L’objectif de ces vingt-quatre heures arrachées à l’écoulement du temps est évidemment de mettre en valeur les immenses qualités féminines tout en relevant les injustices dont notre compagne est victime depuis l’invention du système solaire. Et la pire des calamités s’impose comme la pyramide de Chéops sur le fond du ciel bleu à Gizeh : malgré les progrès de l’ethnologie, de la sociologie, de la philosophie, de la psychologie, de la généalogie et de la médecine, en ce début du XXIe siècle, la femme n’est pas encore l’égale de l’homme. Non, Monsieur, en vous somnole invariablement le monstre du machisme ! Vous avez beau passer des nuits blanches à plancher sur le sujet et vous déguiser en drag queen, il y a toujours quelque chose qui vous échappe et qui tient à de très mauvaises habitudes prises au début du néolithique. Si la femme est discriminée, c’est en partie parce que le mâle est in-dé-crottable.

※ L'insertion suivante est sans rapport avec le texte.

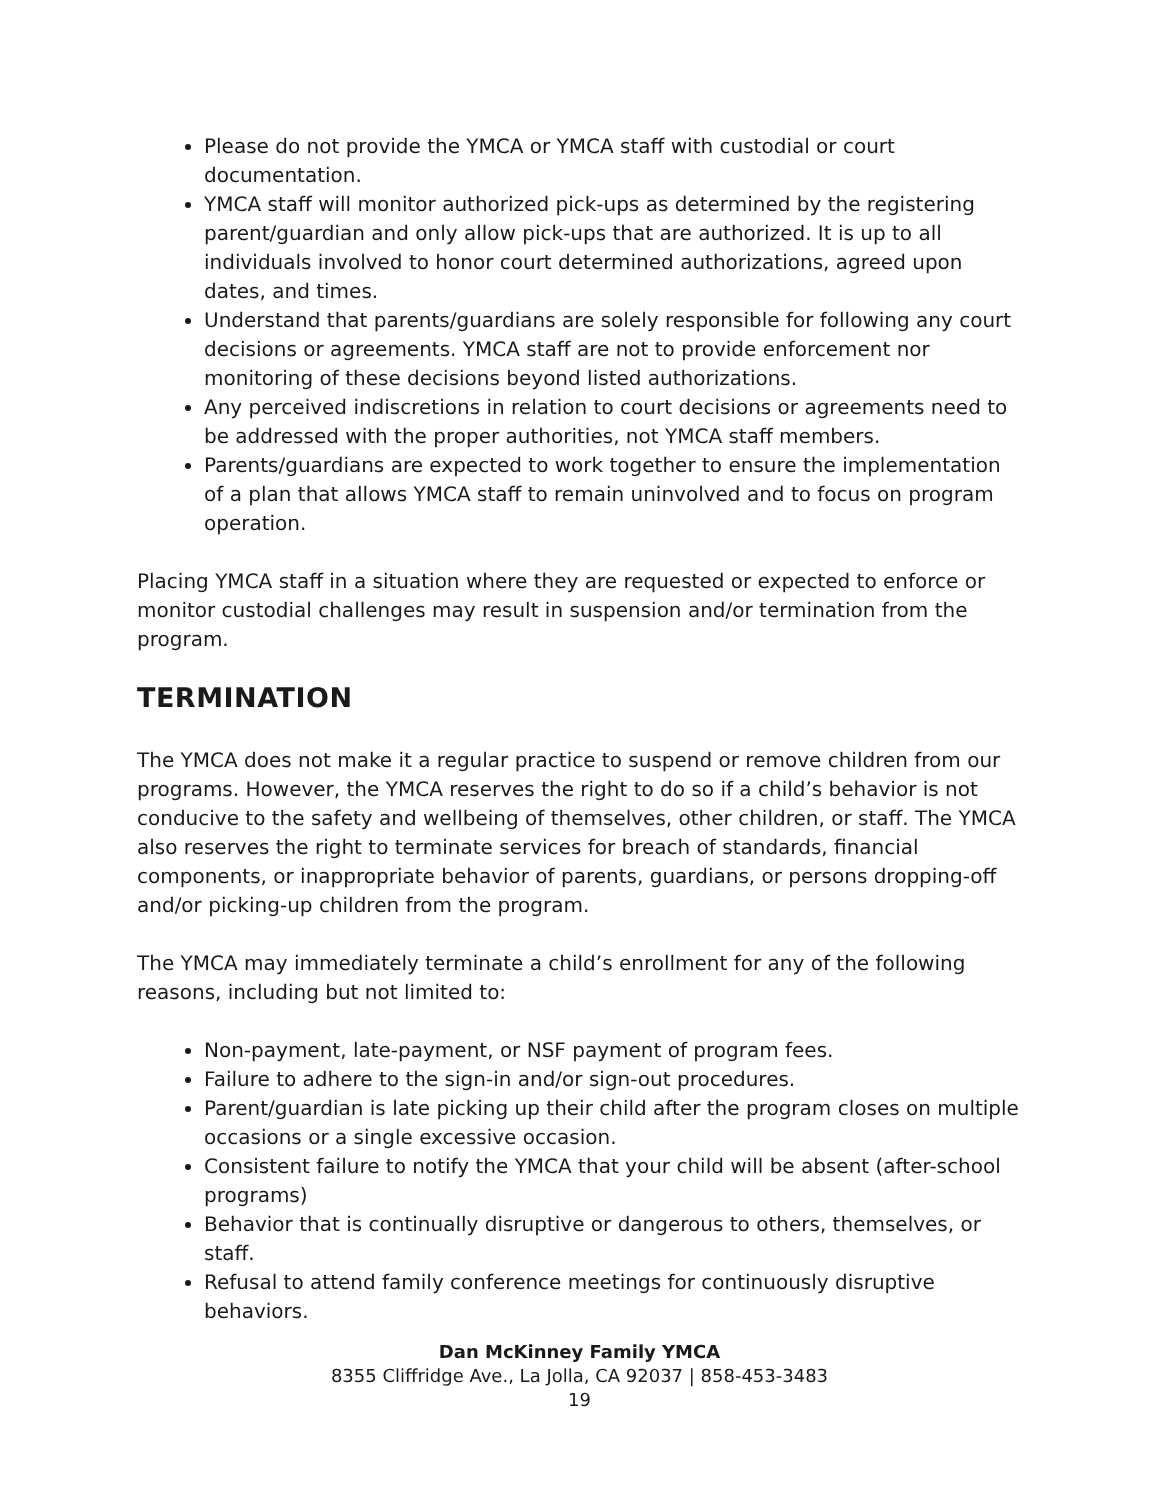Please do not provide the YMCA or YMCA staff with custodial or court documentation.
YMCA staff will monitor authorized pick-ups as determined by the registering parent/guardian and only allow pick-ups that are authorized. It is up to all individuals involved to honor court determined authorizations, agreed upon dates, and times.
Understand that parents/guardians are solely responsible for following any court decisions or agreements. YMCA staff are not to provide enforcement nor monitoring of these decisions beyond listed authorizations.
Any perceived indiscretions in relation to court decisions or agreements need to be addressed with the proper authorities, not YMCA staff members.
Parents/guardians are expected to work together to ensure the implementation of a plan that allows YMCA staff to remain uninvolved and to focus on program operation.
Placing YMCA staff in a situation where they are requested or expected to enforce or monitor custodial challenges may result in suspension and/or termination from the program.
TERMINATION
The YMCA does not make it a regular practice to suspend or remove children from our programs. However, the YMCA reserves the right to do so if a child’s behavior is not conducive to the safety and wellbeing of themselves, other children, or staff. The YMCA also reserves the right to terminate services for breach of standards, financial components, or inappropriate behavior of parents, guardians, or persons dropping-off and/or picking-up children from the program.
The YMCA may immediately terminate a child’s enrollment for any of the following reasons, including but not limited to:
Non-payment, late-payment, or NSF payment of program fees.
Failure to adhere to the sign-in and/or sign-out procedures.
Parent/guardian is late picking up their child after the program closes on multiple occasions or a single excessive occasion.
Consistent failure to notify the YMCA that your child will be absent (after-school programs)
Behavior that is continually disruptive or dangerous to others, themselves, or staff.
Refusal to attend family conference meetings for continuously disruptive behaviors.
Dan McKinney Family YMCA
8355 Cliffridge Ave., La Jolla, CA 92037 | 858-453-3483
19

C’est donc à pas de loup que je me permets les observations suivantes :

  1. Prenez un aréopage d’hommes en pleine vigueur, composé à égalité d’hétérosexuels intégristes et d’homosexuels fanatiques. Faites défiler toute nue devant eux Miss Univers. Eh bien ! l’avis général (peut-être pour des raisons légèrement distinctes) sera que la femme n’est pas l’égale de l’homme. On peut d’ailleurs faire la même expérience, avec un résultat identique, en intervertissant les rôles.
  2. Allez dans une maternité prise au hasard. Vous constaterez aussitôt que le nombre de patientes y est infiniment supérieur au nombre d’(im)patients.
  3. Dans une compétition sportive, pourquoi d’étranges discriminations ? Pourquoi Serena Williams ne peut-elle jouer la finale de Roland-Garros contre Novak Djokovic ? Poser la question, c’est apparemment y répondre.

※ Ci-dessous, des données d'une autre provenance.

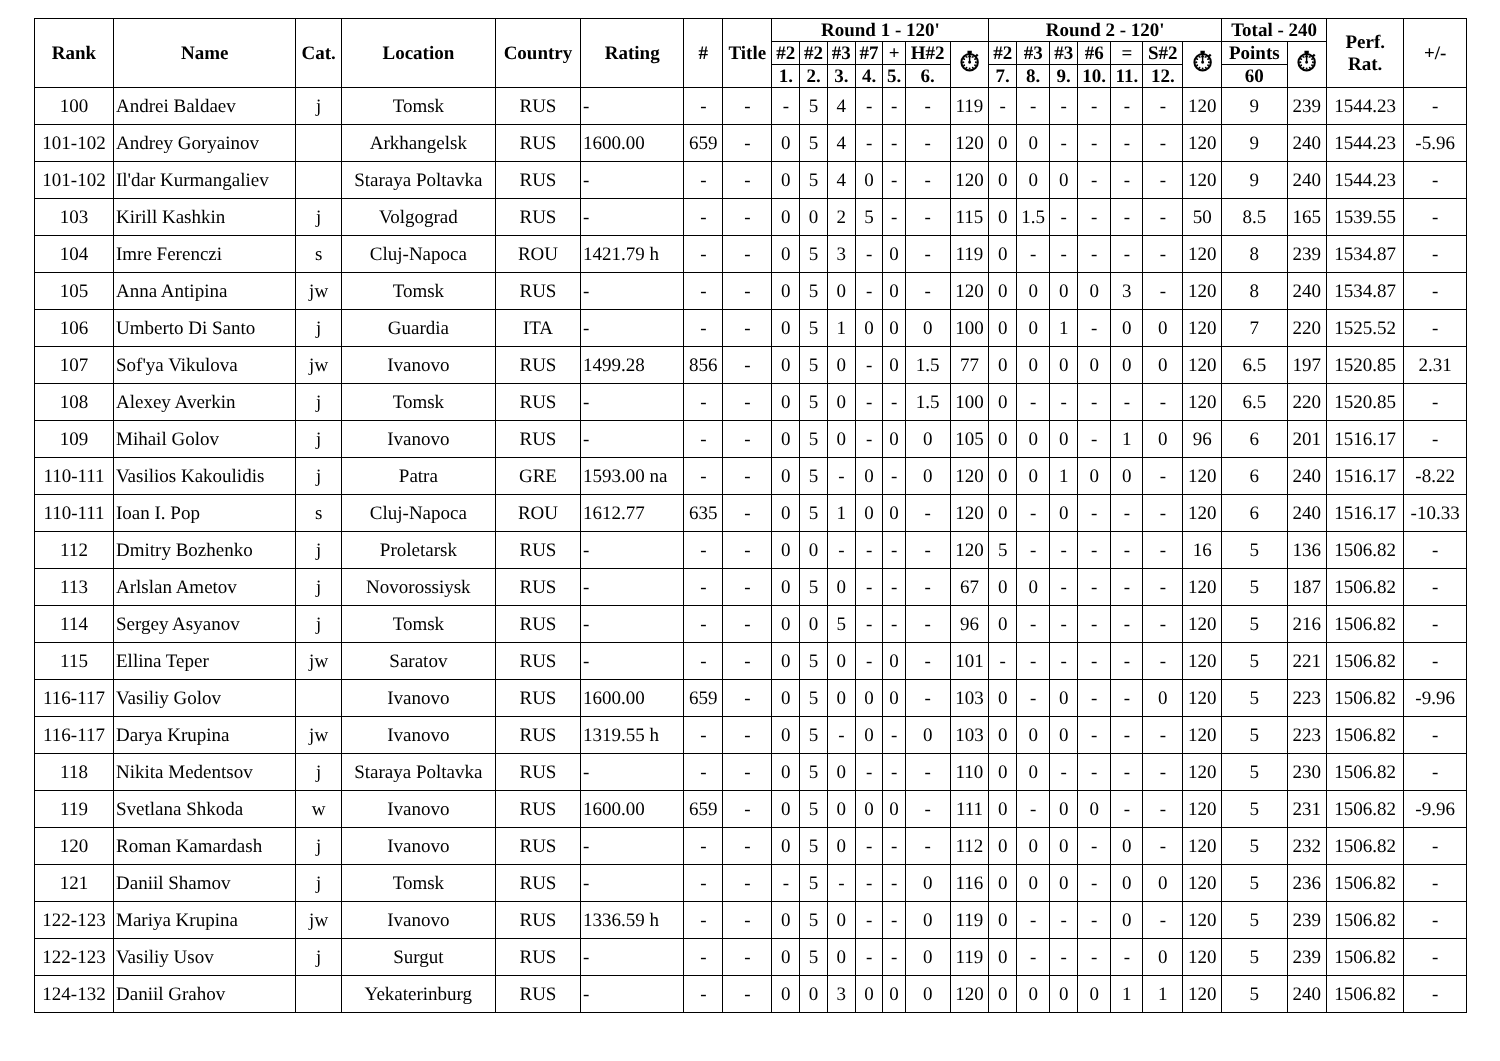| Rank | Name | Cat. | Location | Country | Rating | # | Title | Round 1 - 120' | | | | | | | Round 2 - 120' | | | | | | | Total - 240 | | Perf. Rat. | +/- |
| --- | --- | --- | --- | --- | --- | --- | --- | --- | --- | --- | --- | --- | --- | --- | --- | --- | --- | --- | --- | --- | --- | --- | --- | --- | --- |
| | | | | | | | | #2 | #2 | #3 | #7 | + | H#2 | ⏱ | #2 | #3 | #3 | #6 | = | S#2 | ⏱ | Points | ⏱ | | |
| | | | | | | | | 1. | 2. | 3. | 4. | 5. | 6. | | 7. | 8. | 9. | 10. | 11. | 12. | | 60 | | | |
| 100 | Andrei Baldaev | j | Tomsk | RUS | - | - | - | - | 5 | 4 | - | - | - | 119 | - | - | - | - | - | - | 120 | 9 | 239 | 1544.23 | - |
| 101-102 | Andrey Goryainov | | Arkhangelsk | RUS | 1600.00 | 659 | - | 0 | 5 | 4 | - | - | - | 120 | 0 | 0 | - | - | - | - | 120 | 9 | 240 | 1544.23 | -5.96 |
| 101-102 | Il'dar Kurmangaliev | | Staraya Poltavka | RUS | - | - | - | 0 | 5 | 4 | 0 | - | - | 120 | 0 | 0 | 0 | - | - | - | 120 | 9 | 240 | 1544.23 | - |
| 103 | Kirill Kashkin | j | Volgograd | RUS | - | - | - | 0 | 0 | 2 | 5 | - | - | 115 | 0 | 1.5 | - | - | - | - | 50 | 8.5 | 165 | 1539.55 | - |
| 104 | Imre Ferenczi | s | Cluj-Napoca | ROU | 1421.79 h | - | - | 0 | 5 | 3 | - | 0 | - | 119 | 0 | - | - | - | - | - | 120 | 8 | 239 | 1534.87 | - |
| 105 | Anna Antipina | jw | Tomsk | RUS | - | - | - | 0 | 5 | 0 | - | 0 | - | 120 | 0 | 0 | 0 | 0 | 3 | - | 120 | 8 | 240 | 1534.87 | - |
| 106 | Umberto Di Santo | j | Guardia | ITA | - | - | - | 0 | 5 | 1 | 0 | 0 | 0 | 100 | 0 | 0 | 1 | - | 0 | 0 | 120 | 7 | 220 | 1525.52 | - |
| 107 | Sof'ya Vikulova | jw | Ivanovo | RUS | 1499.28 | 856 | - | 0 | 5 | 0 | - | 0 | 1.5 | 77 | 0 | 0 | 0 | 0 | 0 | 0 | 120 | 6.5 | 197 | 1520.85 | 2.31 |
| 108 | Alexey Averkin | j | Tomsk | RUS | - | - | - | 0 | 5 | 0 | - | - | 1.5 | 100 | 0 | - | - | - | - | - | 120 | 6.5 | 220 | 1520.85 | - |
| 109 | Mihail Golov | j | Ivanovo | RUS | - | - | - | 0 | 5 | 0 | - | 0 | 0 | 105 | 0 | 0 | 0 | - | 1 | 0 | 96 | 6 | 201 | 1516.17 | - |
| 110-111 | Vasilios Kakoulidis | j | Patra | GRE | 1593.00 na | - | - | 0 | 5 | - | 0 | - | 0 | 120 | 0 | 0 | 1 | 0 | 0 | - | 120 | 6 | 240 | 1516.17 | -8.22 |
| 110-111 | Ioan I. Pop | s | Cluj-Napoca | ROU | 1612.77 | 635 | - | 0 | 5 | 1 | 0 | 0 | - | 120 | 0 | - | 0 | - | - | - | 120 | 6 | 240 | 1516.17 | -10.33 |
| 112 | Dmitry Bozhenko | j | Proletarsk | RUS | - | - | - | 0 | 0 | - | - | - | - | 120 | 5 | - | - | - | - | - | 16 | 5 | 136 | 1506.82 | - |
| 113 | Arlslan Ametov | j | Novorossiysk | RUS | - | - | - | 0 | 5 | 0 | - | - | - | 67 | 0 | 0 | - | - | - | - | 120 | 5 | 187 | 1506.82 | - |
| 114 | Sergey Asyanov | j | Tomsk | RUS | - | - | - | 0 | 0 | 5 | - | - | - | 96 | 0 | - | - | - | - | - | 120 | 5 | 216 | 1506.82 | - |
| 115 | Ellina Teper | jw | Saratov | RUS | - | - | - | 0 | 5 | 0 | - | 0 | - | 101 | - | - | - | - | - | - | 120 | 5 | 221 | 1506.82 | - |
| 116-117 | Vasiliy Golov | | Ivanovo | RUS | 1600.00 | 659 | - | 0 | 5 | 0 | 0 | 0 | - | 103 | 0 | - | 0 | - | - | 0 | 120 | 5 | 223 | 1506.82 | -9.96 |
| 116-117 | Darya Krupina | jw | Ivanovo | RUS | 1319.55 h | - | - | 0 | 5 | - | 0 | - | 0 | 103 | 0 | 0 | 0 | - | - | - | 120 | 5 | 223 | 1506.82 | - |
| 118 | Nikita Medentsov | j | Staraya Poltavka | RUS | - | - | - | 0 | 5 | 0 | - | - | - | 110 | 0 | 0 | - | - | - | - | 120 | 5 | 230 | 1506.82 | - |
| 119 | Svetlana Shkoda | w | Ivanovo | RUS | 1600.00 | 659 | - | 0 | 5 | 0 | 0 | 0 | - | 111 | 0 | - | 0 | 0 | - | - | 120 | 5 | 231 | 1506.82 | -9.96 |
| 120 | Roman Kamardash | j | Ivanovo | RUS | - | - | - | 0 | 5 | 0 | - | - | - | 112 | 0 | 0 | 0 | - | 0 | - | 120 | 5 | 232 | 1506.82 | - |
| 121 | Daniil Shamov | j | Tomsk | RUS | - | - | - | - | 5 | - | - | - | 0 | 116 | 0 | 0 | 0 | - | 0 | 0 | 120 | 5 | 236 | 1506.82 | - |
| 122-123 | Mariya Krupina | jw | Ivanovo | RUS | 1336.59 h | - | - | 0 | 5 | 0 | - | - | 0 | 119 | 0 | - | - | - | 0 | - | 120 | 5 | 239 | 1506.82 | - |
| 122-123 | Vasiliy Usov | j | Surgut | RUS | - | - | - | 0 | 5 | 0 | - | - | 0 | 119 | 0 | - | - | - | - | 0 | 120 | 5 | 239 | 1506.82 | - |
| 124-132 | Daniil Grahov | | Yekaterinburg | RUS | - | - | - | 0 | 0 | 3 | 0 | 0 | 0 | 120 | 0 | 0 | 0 | 0 | 1 | 1 | 120 | 5 | 240 | 1506.82 | - |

Voyons, mon cher Trazegnies, vous n’y comprenez rien ! Vous vous croyez malin en enfonçant des portes ouvertes. Nous savons toutes que l’humanité est divisée en deux sexes (sans compter les sexes bissextiles). Ce que nous voulons, nous autres femmes, c’est d’avoir avec les hommes une égalité de droits, parce que, sur les plans juridique et civique, nous devons être totalement égales.

Certes, certes, mais ce qui est dit ci-dessus montre que les femmes ont une minime différence de vécu, de par leur constitution physique. Cela leur donne nécessairement des responsabilités particulières et donc de menues différences dans les droits et devoirs. Le congé de paternité (toujours douteuse) risque d’être éternellement moins long que celui de maternité.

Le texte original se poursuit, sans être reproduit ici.